A couple of years ago, about three-quarters of people who took an Olivet Nazarene University poll ranked mentorship as important. Yet only 37% of survey participants actually had one. That’s a shame, especially since a similar poll from CNBC noted that 9 in 10 people in a mentor-mentee relationship were satisfied occupationally.

If you think it might be tough to find someone who wants to be your mentor, remember to offer them something of value in return, whether it’s the market insight of someone from your age range or the promise to pay it forward when you’re in a position to mentor. Start within your company. Some organizations’ leaders will be willing to set up formal or informal mentorship programs to help their employees receive professional coaching, get primed for future leadership roles, and soak up new skills. If you can’t get a corporate-supported mentorship off the ground, go the “boots on the street” route.

Look at the people in your network.

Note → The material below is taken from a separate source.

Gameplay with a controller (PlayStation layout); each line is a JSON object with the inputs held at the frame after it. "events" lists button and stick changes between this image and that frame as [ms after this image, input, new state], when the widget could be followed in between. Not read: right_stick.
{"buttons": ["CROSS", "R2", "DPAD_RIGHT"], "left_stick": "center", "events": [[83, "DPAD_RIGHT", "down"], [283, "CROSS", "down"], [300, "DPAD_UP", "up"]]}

Could any of them be the mentor you’ve been missing? No? That’s OK: Tell professionals you know that you want to be mentored. Ideally, your mentor should be someone who can provide you with insights, support, and advice at regular intervals, and you should be ready with specific questions and goals. Your mentor doesn’t have to be in your industry, either. Getting different perspectives from people who’ve made careers outside your “world” can help you become a more well-rounded (and more indispensable) employee.

Reaching success means something different to every person. Name the success you want to achieve. Then, remind yourself every morning that you have another 24 hours to turn those dreams into reality. You’re the CEO of your own career. It’s time to activate that power.